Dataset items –
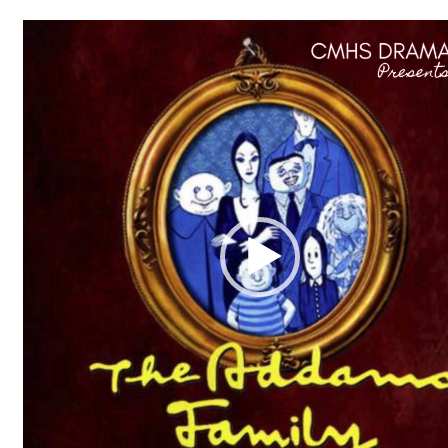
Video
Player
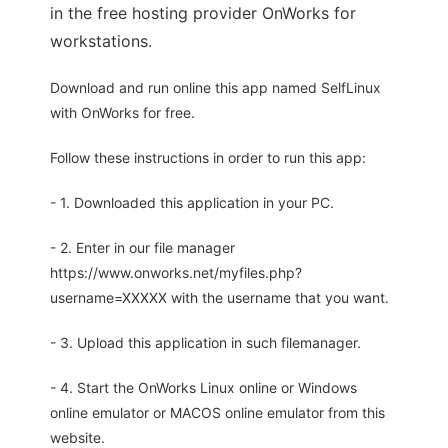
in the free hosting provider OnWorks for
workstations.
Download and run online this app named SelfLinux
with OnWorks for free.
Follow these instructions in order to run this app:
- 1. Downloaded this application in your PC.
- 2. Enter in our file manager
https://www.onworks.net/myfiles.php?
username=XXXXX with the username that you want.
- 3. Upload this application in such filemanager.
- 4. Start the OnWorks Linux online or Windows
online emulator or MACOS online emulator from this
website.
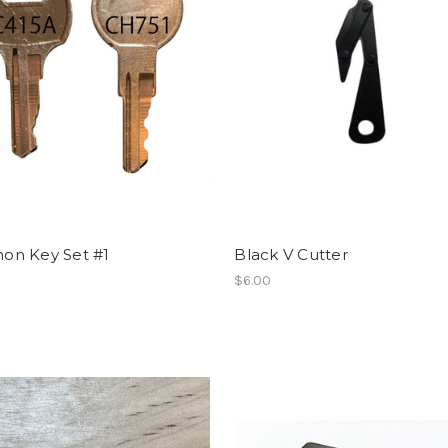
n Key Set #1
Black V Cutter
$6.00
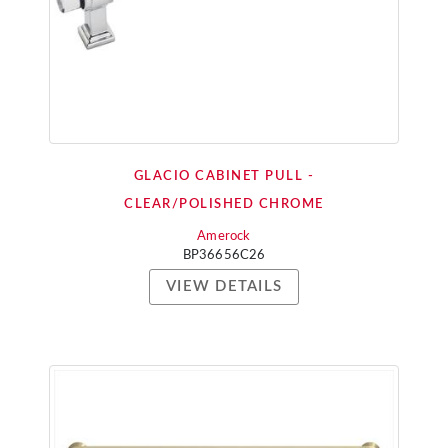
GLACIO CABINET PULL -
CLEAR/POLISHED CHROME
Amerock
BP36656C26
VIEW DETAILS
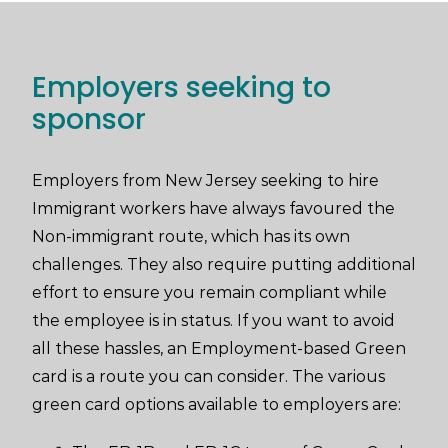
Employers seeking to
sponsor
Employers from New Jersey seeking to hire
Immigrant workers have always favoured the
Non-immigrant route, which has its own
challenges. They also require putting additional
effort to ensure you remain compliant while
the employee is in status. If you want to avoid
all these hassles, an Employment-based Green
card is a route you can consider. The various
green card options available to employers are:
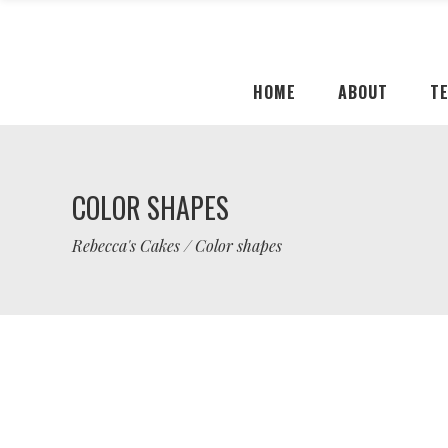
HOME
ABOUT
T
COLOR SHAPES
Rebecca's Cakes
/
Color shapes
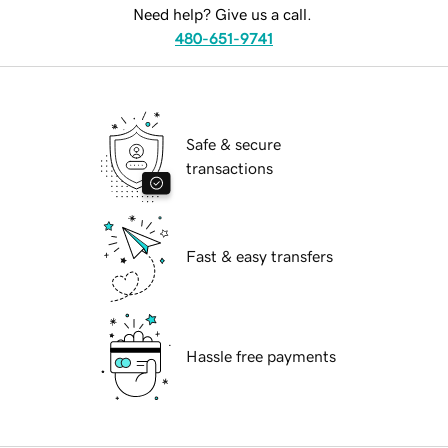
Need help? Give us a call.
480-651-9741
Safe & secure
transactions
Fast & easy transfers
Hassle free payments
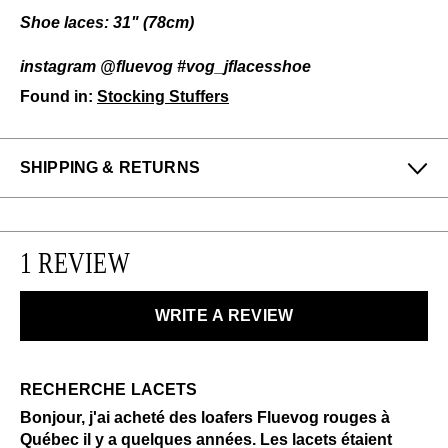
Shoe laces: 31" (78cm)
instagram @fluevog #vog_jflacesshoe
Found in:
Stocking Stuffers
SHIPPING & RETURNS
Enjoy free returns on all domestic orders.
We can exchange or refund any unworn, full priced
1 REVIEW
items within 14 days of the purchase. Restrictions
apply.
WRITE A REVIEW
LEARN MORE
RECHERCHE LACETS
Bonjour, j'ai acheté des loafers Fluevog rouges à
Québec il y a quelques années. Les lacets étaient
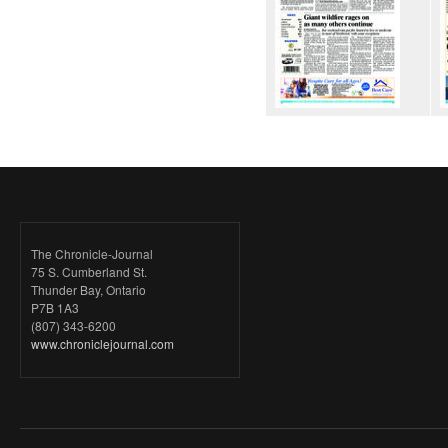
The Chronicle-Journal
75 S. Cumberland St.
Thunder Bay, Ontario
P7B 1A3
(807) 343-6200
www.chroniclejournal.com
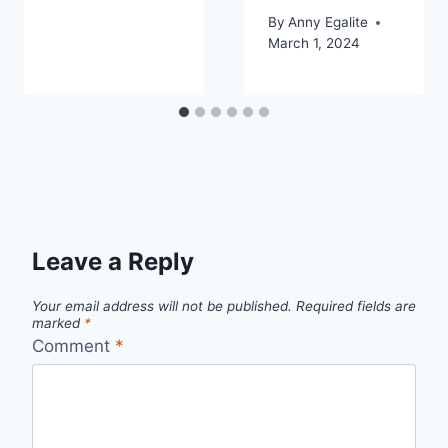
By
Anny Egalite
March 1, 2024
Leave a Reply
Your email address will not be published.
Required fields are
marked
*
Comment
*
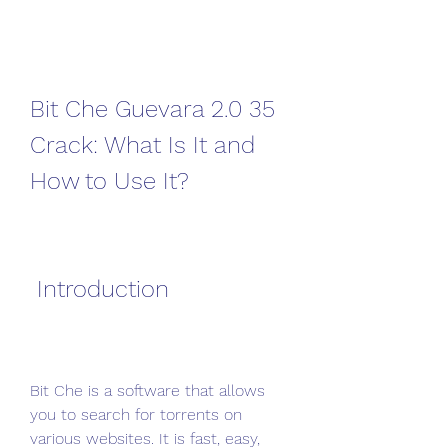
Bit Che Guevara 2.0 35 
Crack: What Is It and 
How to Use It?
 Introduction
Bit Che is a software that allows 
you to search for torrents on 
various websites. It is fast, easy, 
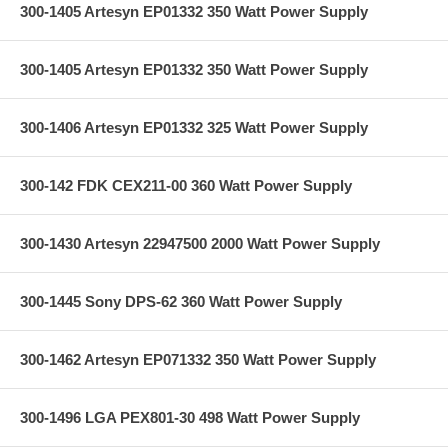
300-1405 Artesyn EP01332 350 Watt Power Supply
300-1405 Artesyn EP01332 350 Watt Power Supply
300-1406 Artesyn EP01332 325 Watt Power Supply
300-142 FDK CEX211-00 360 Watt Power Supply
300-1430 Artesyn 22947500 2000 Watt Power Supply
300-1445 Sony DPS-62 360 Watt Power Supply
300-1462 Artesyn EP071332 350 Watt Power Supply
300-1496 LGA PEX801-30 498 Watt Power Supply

==

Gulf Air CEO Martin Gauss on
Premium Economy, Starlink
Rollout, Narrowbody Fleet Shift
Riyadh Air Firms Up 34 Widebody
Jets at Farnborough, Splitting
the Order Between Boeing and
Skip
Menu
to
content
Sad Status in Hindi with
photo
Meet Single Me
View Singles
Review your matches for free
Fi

WHAT IS NEEDED – Could you print, word for word, the lines above from the one containing "Employers seeking to" through the one containing "300-1496 LGA PEX801-30 498 Watt Power Supply", leaving the pictures out?

EXPECTED ANSWER –
Employers seeking to
sponsor
Employers from New Jersey seeking to hire
Immigrant workers have always favoured the
Non-immigrant route, which has its own
challenges. They also require putting additional
effort to ensure you remain compliant while
the employee is in status. If you want to avoid
all these hassles, an Employment-based Green
card is a route you can consider. The various
green card options available to employers are:
HOME
ABOUT
T
COLOR SHAPES
Rebecca's Cakes
/
Color shapes
Need help? Give us a call.
480-651-9741
Safe & secure
transactions
Fast & easy transfers
Hassle free payments
Shoe laces: 31" (78cm)
instagram @fluevog #vog_jflacesshoe
Found in:
Stocking Stuffers
SHIPPING & RETURNS
Enjoy free returns on all domestic orders.
We can exchange or refund any unworn, full priced
1 REVIEW
items within 14 days of the purchase. Restrictions
apply.
WRITE A REVIEW
LEARN MORE
RECHERCHE LACETS
Bonjour, j'ai acheté des loafers Fluevog rouges à
Québec il y a quelques années. Les lacets étaient
The Chronicle-Journal
75 S. Cumberland St.
Thunder Bay, Ontario
P7B 1A3
(807) 343-6200
www.chroniclejournal.com
By
Anny Egalite
March 1, 2024
Leave a Reply
Your email address will not be published.
Required fields are
marked
*
Comment
*
Bit Che Guevara 2.0 35 
Crack: What Is It and 
How to Use It?
 Introduction
Bit Che is a software that allows 
you to search for torrents on 
various websites. It is fast, easy, 
300-1405 Artesyn EP01332 350 Watt Power Supply
300-1405 Artesyn EP01332 350 Watt Power Supply
300-1406 Artesyn EP01332 325 Watt Power Supply
300-142 FDK CEX211-00 360 Watt Power Supply
300-1430 Artesyn 22947500 2000 Watt Power Supply
300-1445 Sony DPS-62 360 Watt Power Supply
300-1462 Artesyn EP071332 350 Watt Power Supply
300-1496 LGA PEX801-30 498 Watt Power Supply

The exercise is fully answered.